Sam, high-flying professional and novice submissive, has hooked up with Paul to experience a world that is a revelation to her, but she gets more than she bargained for when she discovers the true nature of Paul's relationship with Lisa and the rituals they play out as power shifts between them. With Sam's career taking off and Lisa's life as a teacher collapsing around her after her illicit relationship with a 15-year-old, all that Lisa has left is the ritual of control and domination of Paul.
Played out in Paul's basement flat and an abandoned church, there are intimations that the threesome's desires may have religious connotations linked to the Roman Catholic Eucharist, but this interesting aspect is glossed over. Claire Louise Amias gives Lisa a keenly observed vulnerability, even while in her apparently dominant role in the relationship.

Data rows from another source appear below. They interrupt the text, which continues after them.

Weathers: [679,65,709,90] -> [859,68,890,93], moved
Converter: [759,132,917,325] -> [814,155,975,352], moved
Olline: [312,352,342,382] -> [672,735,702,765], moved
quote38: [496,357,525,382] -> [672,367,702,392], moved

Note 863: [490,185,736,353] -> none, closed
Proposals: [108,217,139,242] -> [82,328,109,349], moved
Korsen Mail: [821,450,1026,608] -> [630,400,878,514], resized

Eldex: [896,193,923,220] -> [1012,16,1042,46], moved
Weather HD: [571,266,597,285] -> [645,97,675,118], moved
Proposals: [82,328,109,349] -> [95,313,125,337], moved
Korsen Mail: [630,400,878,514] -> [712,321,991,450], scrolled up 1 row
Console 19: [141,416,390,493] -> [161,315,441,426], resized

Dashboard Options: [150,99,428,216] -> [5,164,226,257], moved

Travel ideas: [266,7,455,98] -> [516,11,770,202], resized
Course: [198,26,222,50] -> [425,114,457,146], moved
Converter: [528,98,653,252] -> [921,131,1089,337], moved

Basil Stephenson's Paul struggles to convince as the dominant partner with Vanessa Russell's Sam, and does better as Lisa's submissive, unable to pull away from the draw of their strange vampiric ritual. The cast play the physical interactions with great conviction, but it all just takes too long to get to the point.

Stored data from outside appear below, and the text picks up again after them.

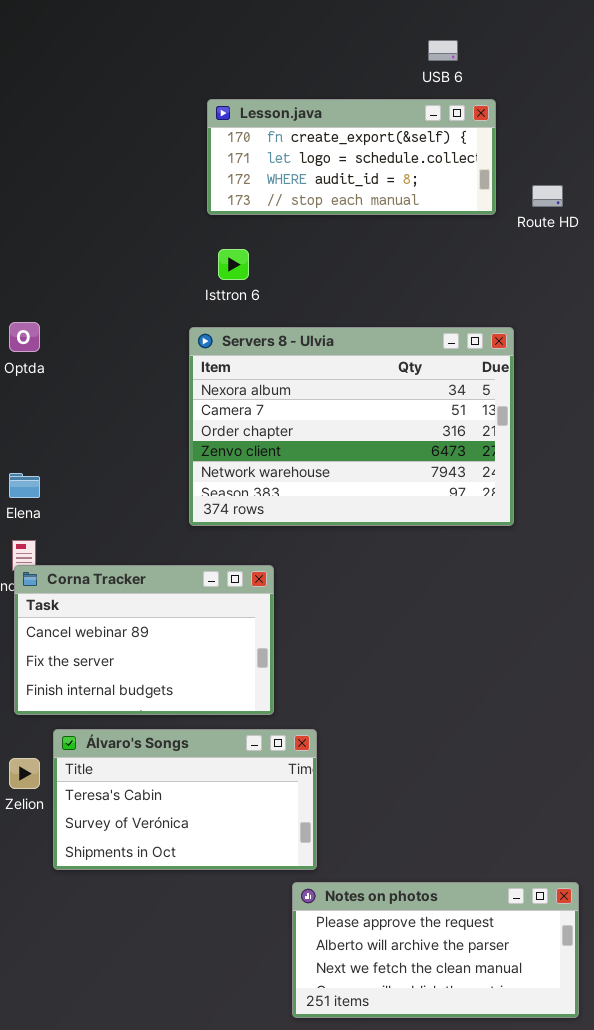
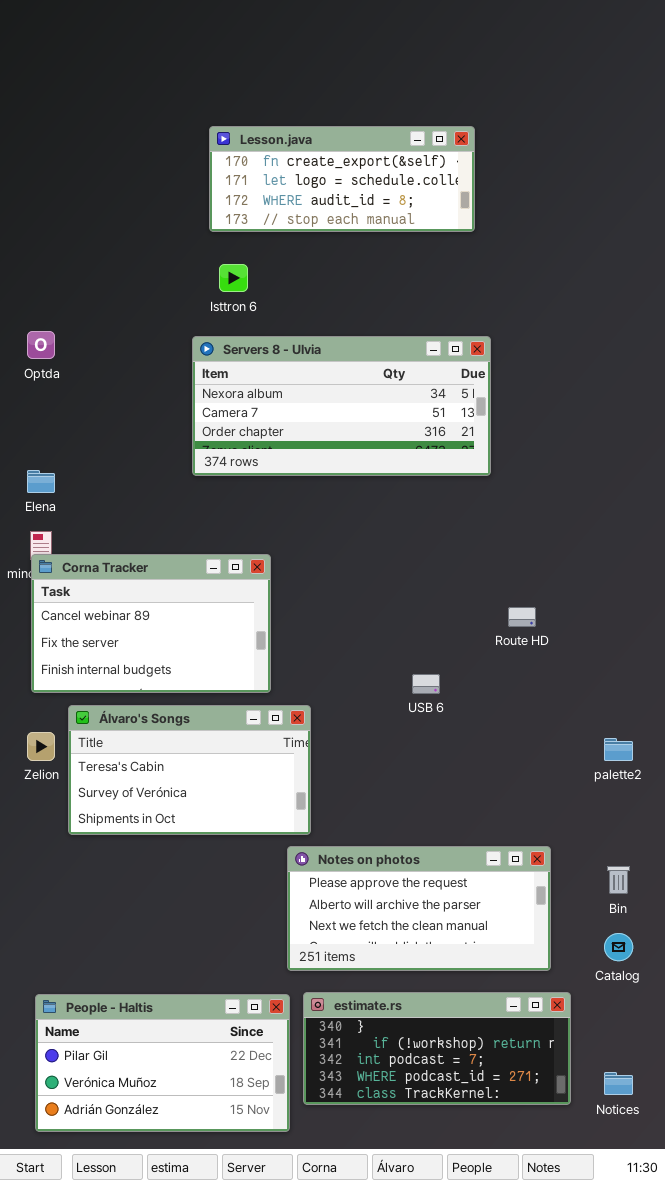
USB 6: [428,40,458,61] -> [412,674,440,694], moved
Route HD: [532,185,563,207] -> [508,607,536,627], moved
Servers 8 - Ulvia: [189,327,514,526] -> [192,336,491,476], resized

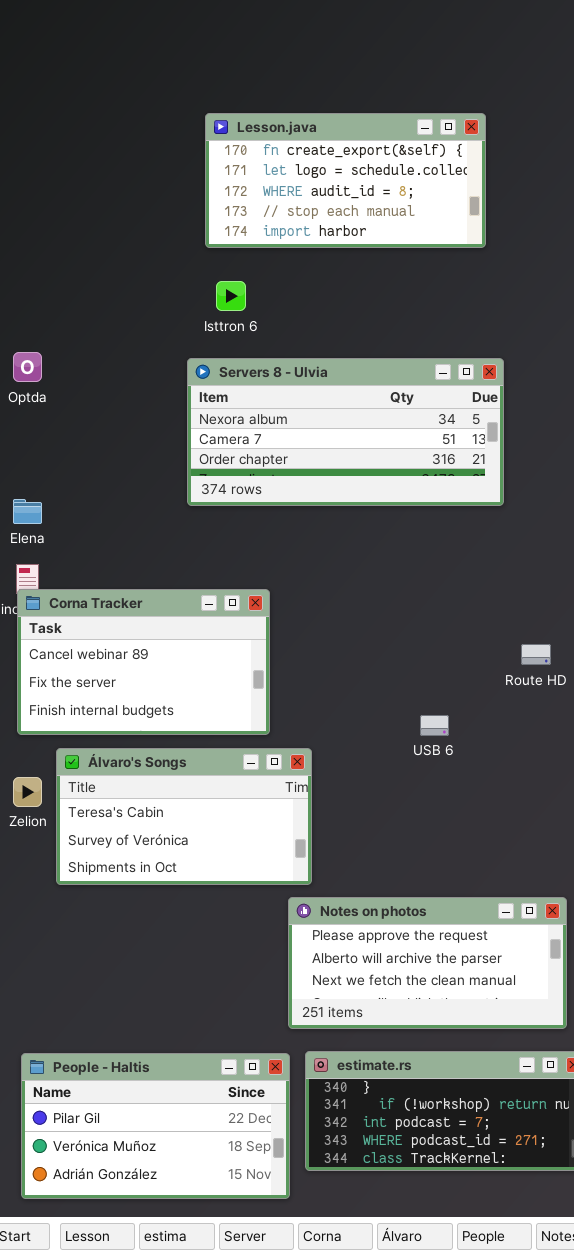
Lesson.java: [209,126,475,232] -> [205,113,486,248], resized

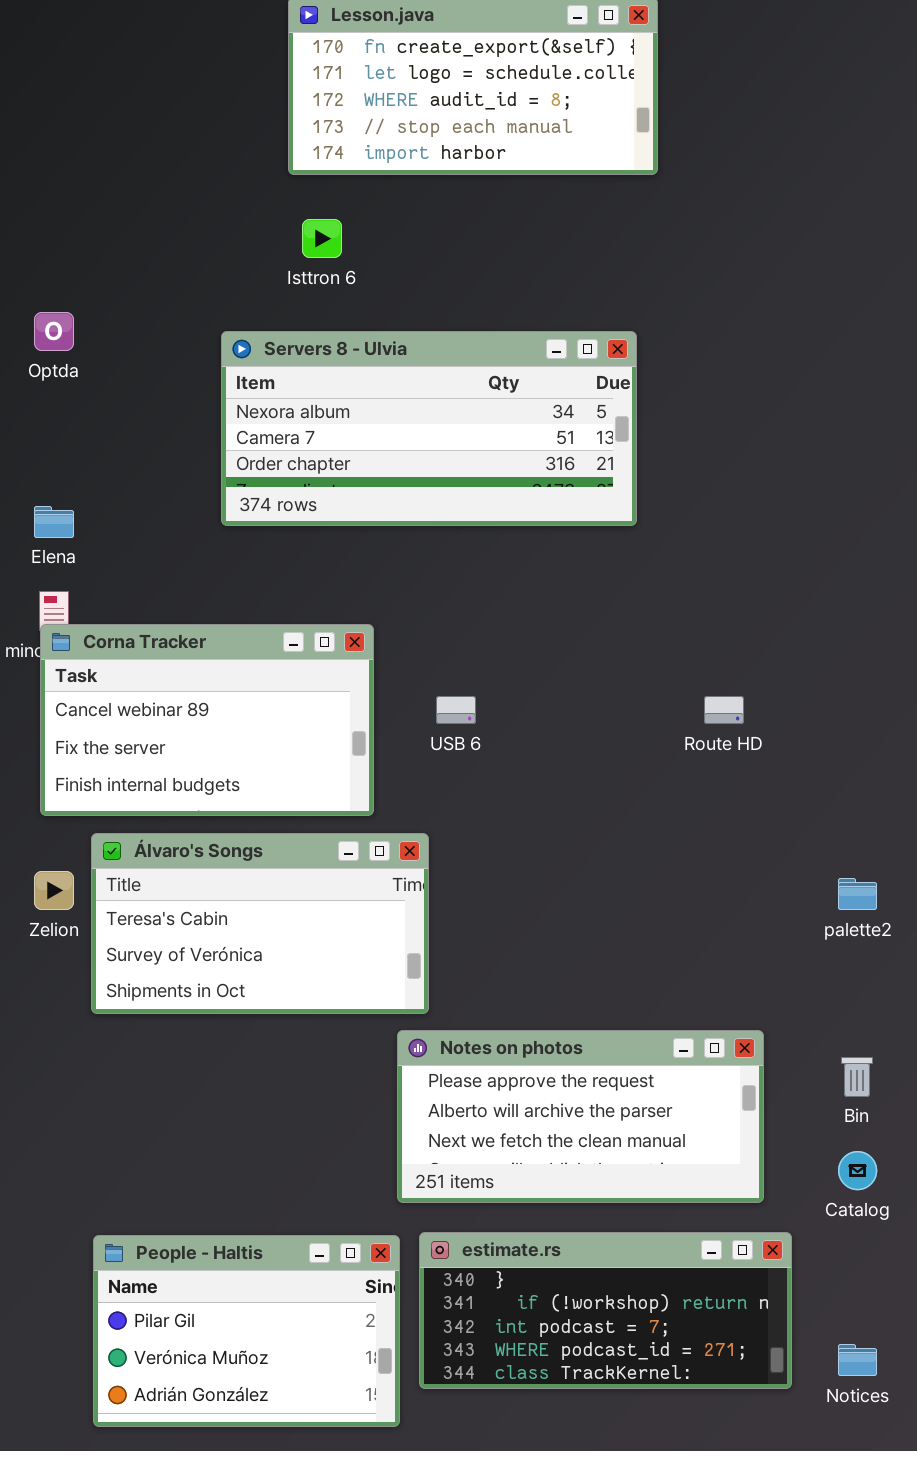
Servers 8 - Ulvia: [187,358,504,506] -> [221,331,637,526], moved
USB 6: [420,715,449,736] -> [436,696,476,724], moved
People - Haltis: [21,1053,290,1199] -> [93,1235,400,1427], resized

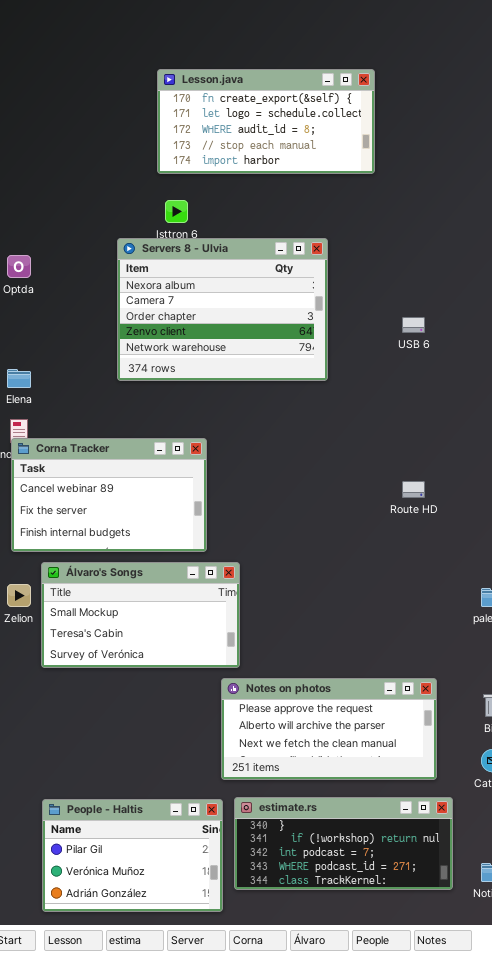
Servers 8 - Ulvia: [221,331,637,526] -> [117,238,328,381], resized
USB 6: [436,696,476,724] -> [402,317,425,333], moved
Álvaro's Songs: [91,833,429,1014] -> [41,562,240,668], scrolled up 1 row

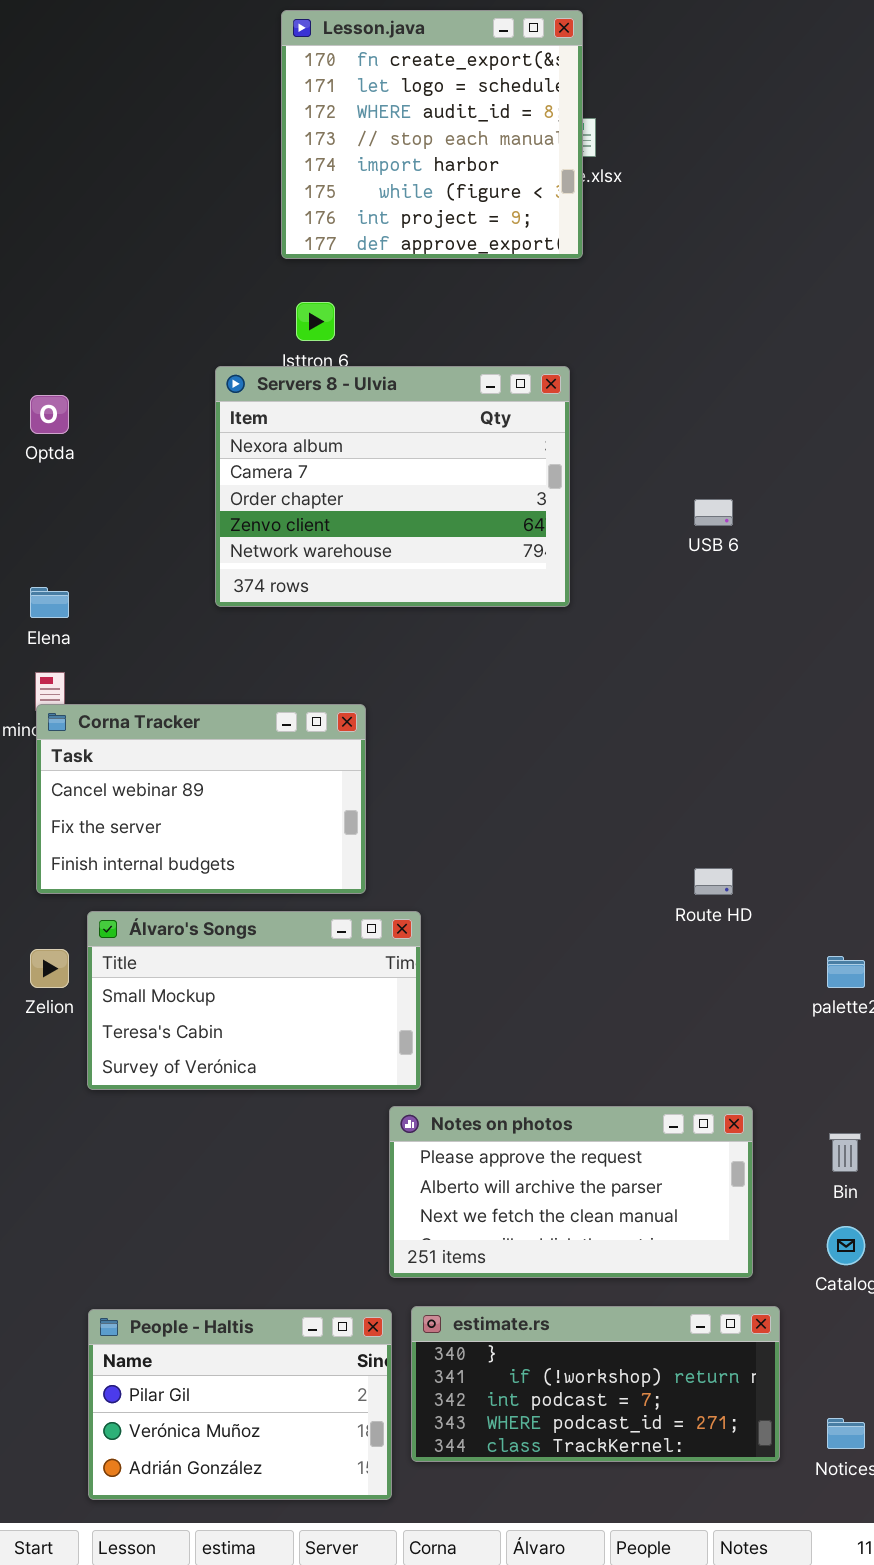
Lesson.java: [157,69,375,174] -> [281,10,583,259], resized
Route HD: [402,481,425,498] -> [694,868,733,895], moved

Even then, it's not entirely clear what Lambert and director Barry Edwards are trying to say, unless it's that BDSM has little to do with sex and eroticism and is all about power - while there's jealousy and despair, the three characters don't seem to experience love or hate, and just seek to express themselves through control. So while Aftercare is an interesting piece, it could be sharper and more smartly focused.